What the task asks = Retype only what runs from the line with "index tip: (1100, 984)" through the end of the entries, exactly and in full, but omit any picture you find.

Data extract =
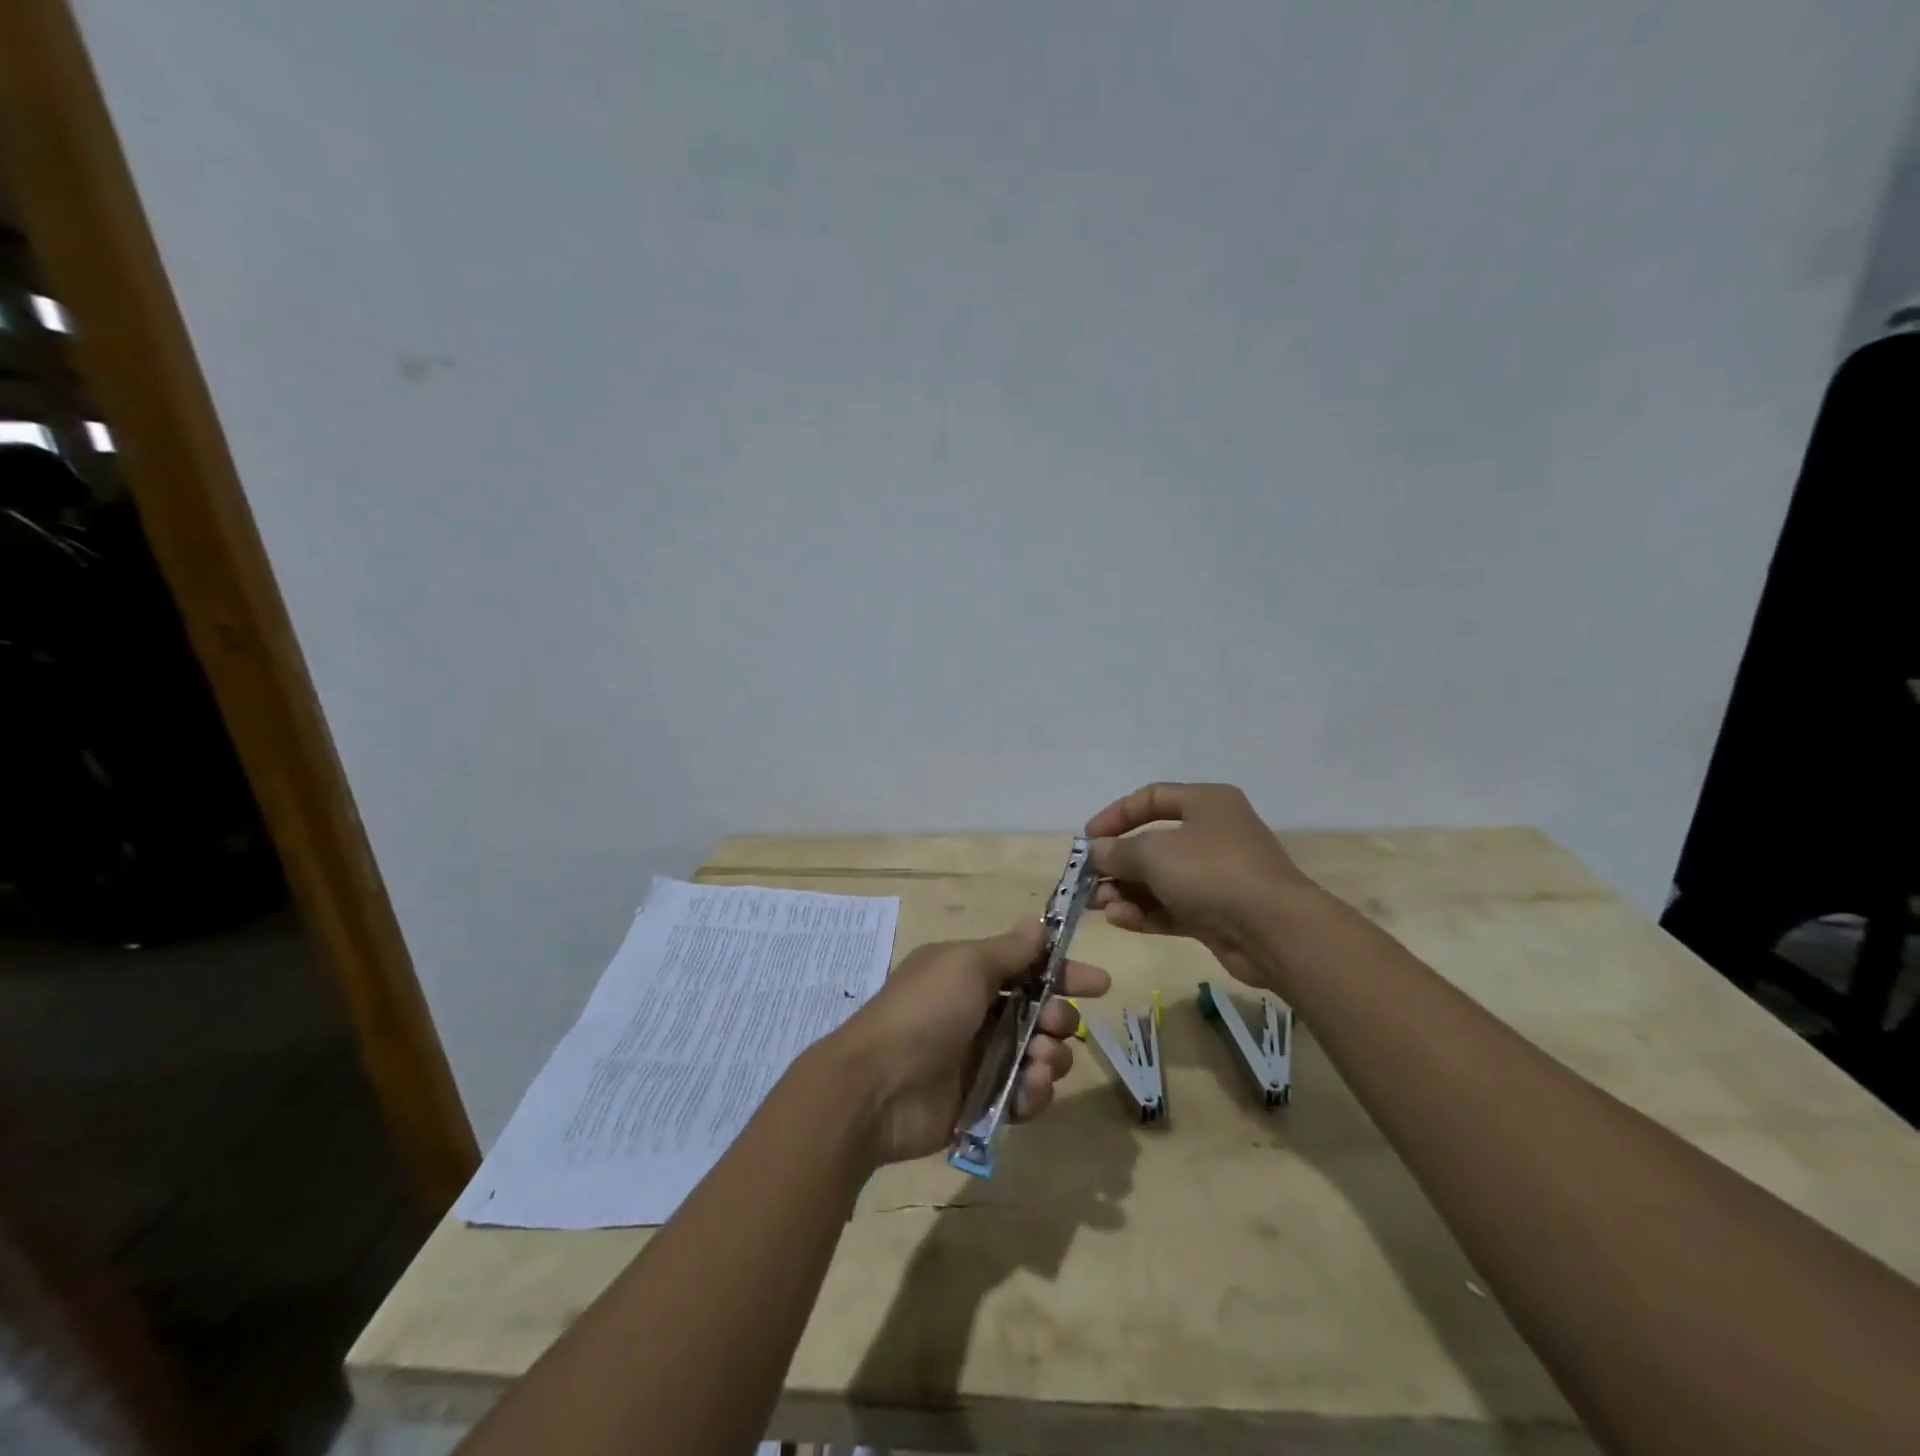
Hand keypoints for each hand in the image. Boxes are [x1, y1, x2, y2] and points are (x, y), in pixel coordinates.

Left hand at [829, 921, 1110, 1165]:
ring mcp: (980, 1059)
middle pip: (1040, 1013)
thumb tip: (1038, 925)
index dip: (1064, 973)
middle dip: (1060, 1017)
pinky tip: (1027, 1090)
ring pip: (1039, 1054)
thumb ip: (1009, 950)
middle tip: (1058, 1025)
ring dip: (1050, 1056)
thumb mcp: (966, 965)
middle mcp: (978, 1013)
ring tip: (1039, 1062)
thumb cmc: (924, 1012)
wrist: (876, 1088)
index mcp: (969, 974)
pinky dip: (1034, 1092)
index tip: (1100, 984)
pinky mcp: (982, 1102)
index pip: (1028, 968)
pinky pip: (1025, 1094)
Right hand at [1086, 782, 1319, 986]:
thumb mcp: (1154, 853)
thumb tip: (1096, 852)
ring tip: (1099, 905)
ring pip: (1160, 879)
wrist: (1274, 931)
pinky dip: (1145, 912)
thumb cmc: (1211, 872)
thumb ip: (1118, 851)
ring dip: (1127, 891)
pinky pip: (1172, 907)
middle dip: (1117, 863)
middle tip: (1087, 880)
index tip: (1088, 838)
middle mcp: (1213, 834)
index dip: (1116, 815)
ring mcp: (1216, 876)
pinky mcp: (1217, 913)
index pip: (1151, 798)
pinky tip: (1119, 920)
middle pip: (1153, 843)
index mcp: (1206, 803)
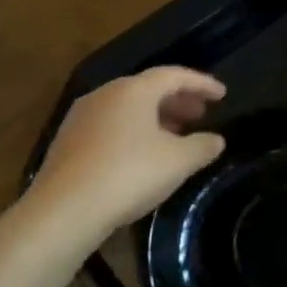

Response area =
index tip: (1100, 984)
pinky mcp: (982, 1102)
index pip: (1028, 968)
pinky pip: (1025, 1094)
Right hand at [1086, 782, 1319, 986]:
thumb mcp: (1154, 853)
thumb tip: (1096, 852)
ring tip: (1099, 905)
ring pip: (1160, 879)
wrist: (1274, 931)
pinky dip: (1145, 912)
thumb cmc: (1211, 872)
thumb ip: (1118, 851)
ring dip: (1127, 891)
pinky pip: (1172, 907)
middle dip: (1117, 863)
middle tip: (1087, 880)
index tip: (1088, 838)
middle mcp: (1213, 834)
index dip: (1116, 815)
ring mcp: (1216, 876)
pinky mcp: (1217, 913)
index pip: (1151, 798)
pinky tip: (1119, 920)
middle pip: (1153, 843)
index mcp: (1206, 803)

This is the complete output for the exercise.